Wednesday, October 31, 2007

Roasted Pears

I had a long day in town yesterday, then needed to feed my parents dinner while the kids were carving pumpkins. So I needed something easy that didn't require much time in the kitchen - or much thought. I picked up some roasted chickens from the grocery store and made some rice, but the veggie took a little longer to figure out. I had what I needed to make roasted veggies, but I made that last weekend, and besides, it takes too long to clean all the vegetables. While I was stewing over this at the grocery store, I found a pile of good-looking pears on sale and bought some for breakfasts. Then it finally occurred to me that the dinner vegetable didn't have to be a veggie - it could be a fruit, instead.
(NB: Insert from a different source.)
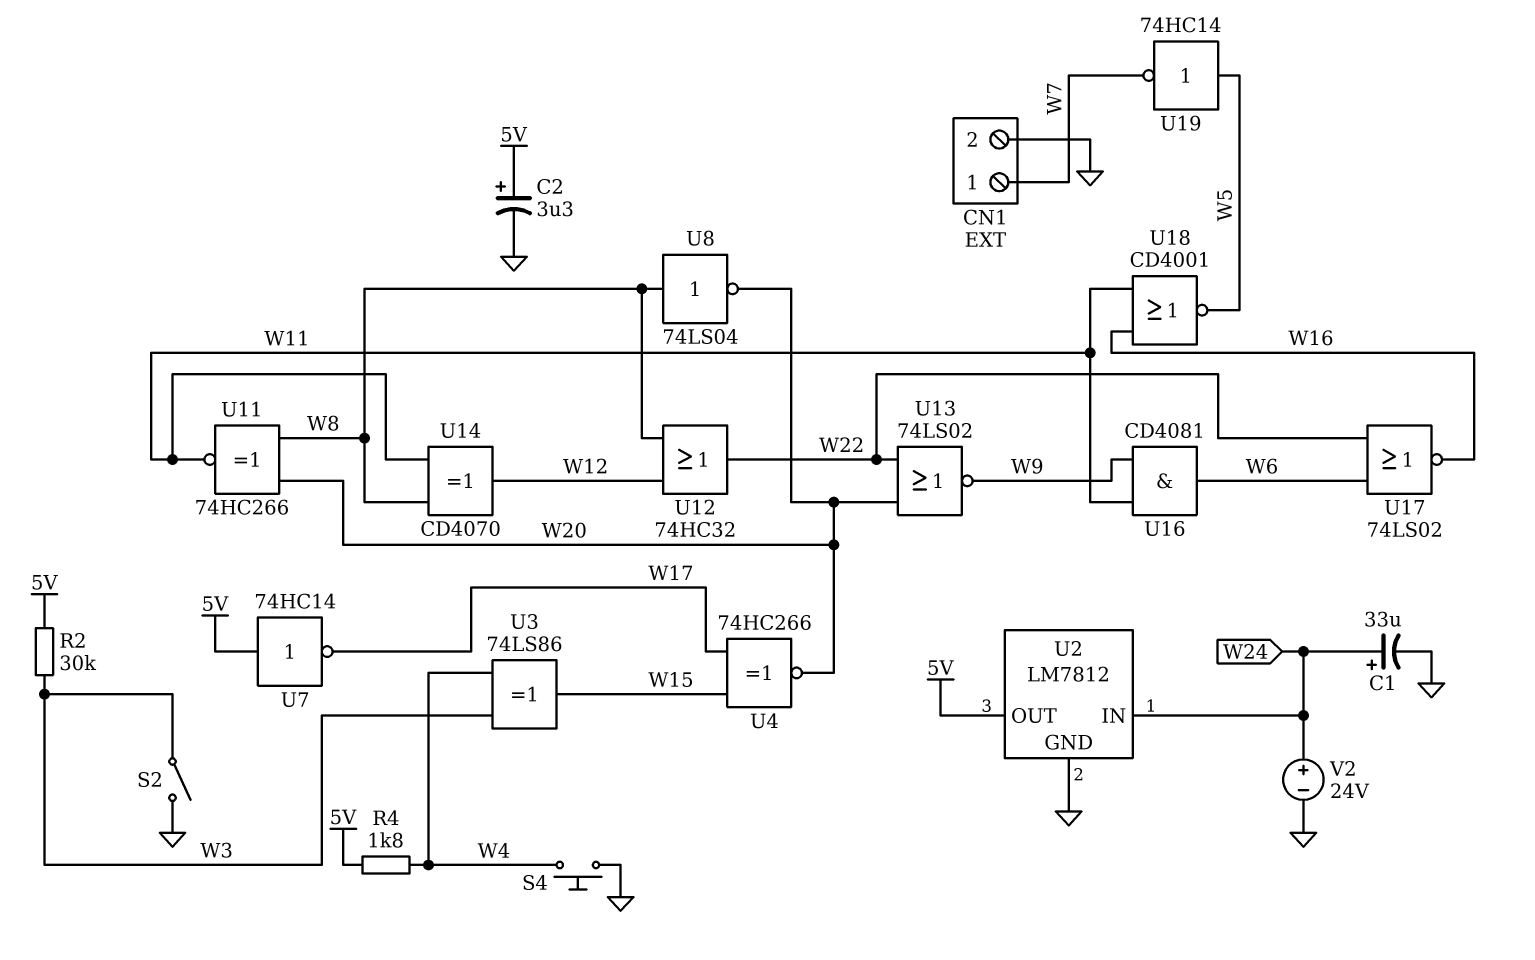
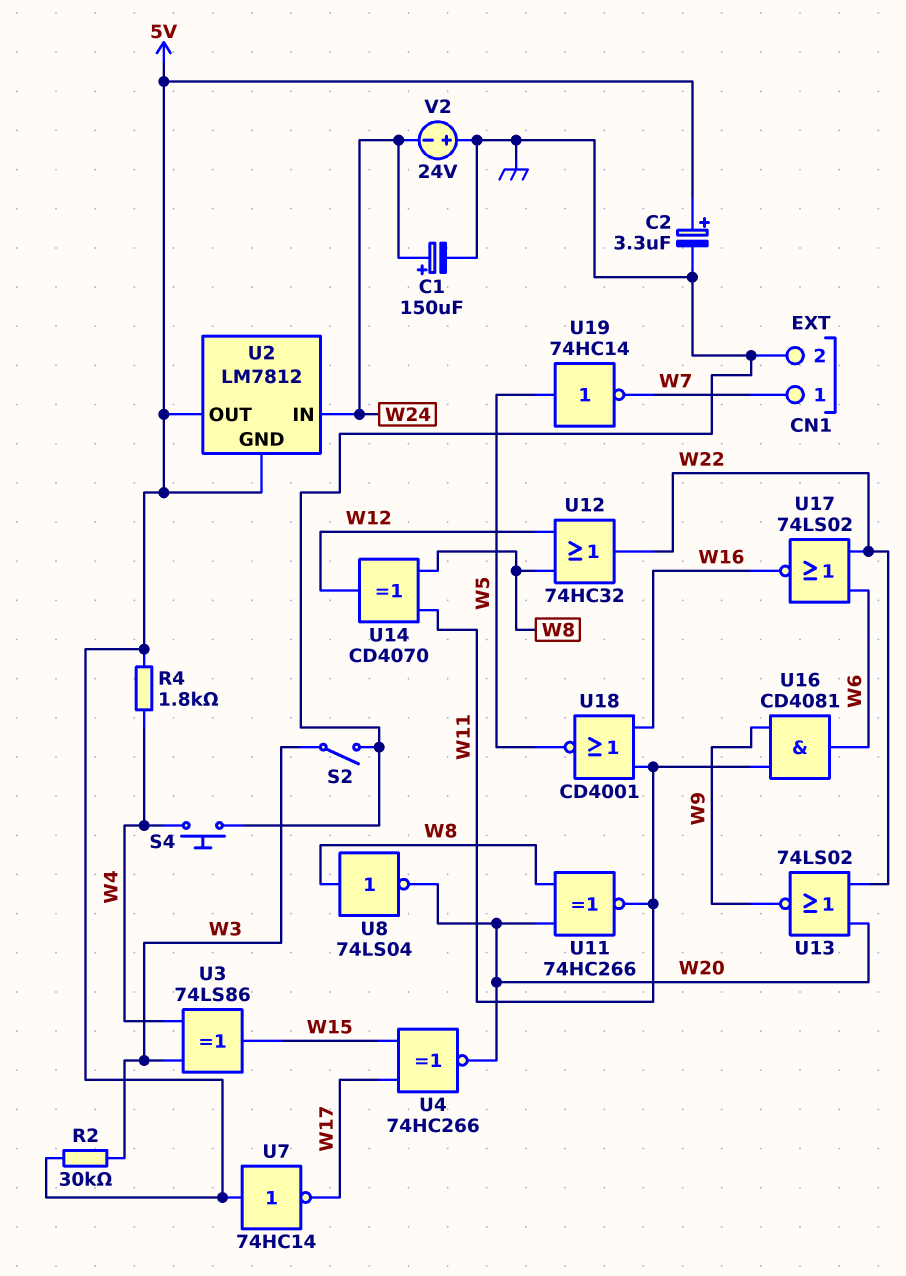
C1: 33uF (plus W24, minus GND) -> 150uF (plus W24, minus GND)
U2 pin GND: GND -> 5V
V2: 24V (plus W24, minus GND) -> 24V (plus GND, minus W24)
So I bought 4 pears (for 7 people) and some locally-made feta cheese and made roasted pears. It was easy to make and a hit with my parents and my kids, so I'll be making it again. It sounds a little odd, but it is really good and not too sweet.

Roasted Pear Salad:
Preheat the oven to 350 degrees. Core and slice pears into eight pieces each, and place in a roasting pan. Drizzle rice wine vinegar and maple syrup (or apple cider vinegar and honey) over the top; do not salt. Place in oven and roast for 30-40 minutes. Dice the feta cheese (2 oz per pear). Toss pear slices in liquid at bottom of pan and place on plates, top with feta. Optional: add walnuts or pecans, plain, toasted, or candied.


Valli said...

I am supposed to bring "The Side Dish" for a dinner on Sunday night. I couldn't think of anything squash-y that I really wanted to bring, but now I have the perfect solution! I can't wait to try them. I am going to do the maple and vinegar option as opposed to the honey.

The Magpie said...

Ideally, you would bake the pears at your friend's house. But since that is seldom practical, bake it at home and carry it warm to their house before adding the feta. Or, if you have the use of the oven briefly, reheat for 10 minutes to warm the pears and sauce before adding the feta. Enjoy!

Valli said...

At my little dinner party, no body wanted the pears as a side dish (for some kind of roasted pork, they all wanted something more savory) so I had to compromise and make them for dessert. I just did the maple syrup (no vinegar) and sprinkled plain goat cheese over it, but did not roast them for very long, so they stayed a little firm. The pears were warm and sweet and the goat cheese was from the Cowgirl Creamery. It was a perfect combo...especially with the prosecco we had with it. Although, I think that prosecco or champagne, goes with everything!